Pictures with lens parameters –
*-*-*

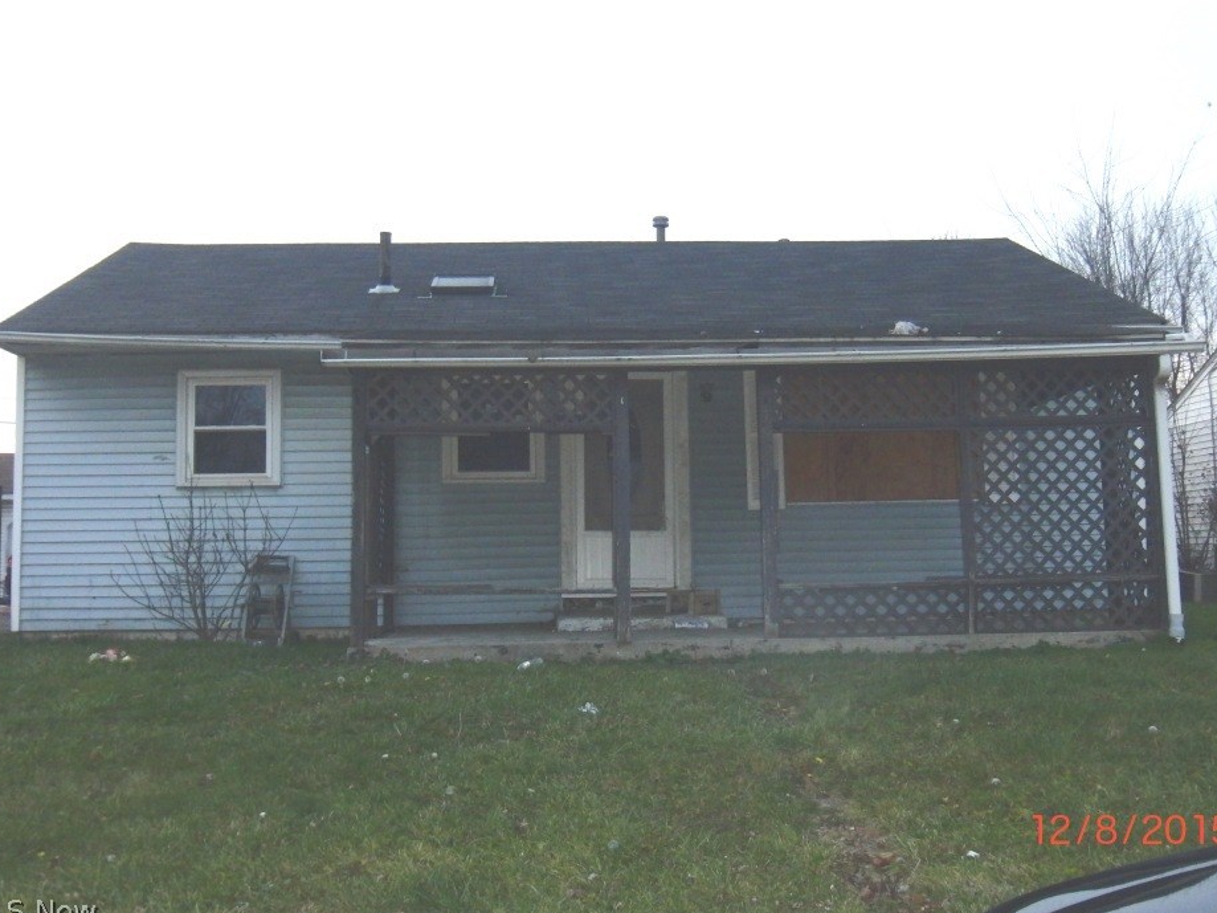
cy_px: 424
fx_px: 1371
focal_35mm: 39
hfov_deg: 47.9
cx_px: 637
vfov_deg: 36.8
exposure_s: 1/60
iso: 400
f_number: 3.6
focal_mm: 6.1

*-*-*

Copy the records above exactly, leaving out every picture.

cy_px: 424
fx_px: 1371
focal_35mm: 39
hfov_deg: 47.9
cx_px: 637
vfov_deg: 36.8
exposure_s: 1/60
iso: 400
f_number: 3.6
focal_mm: 6.1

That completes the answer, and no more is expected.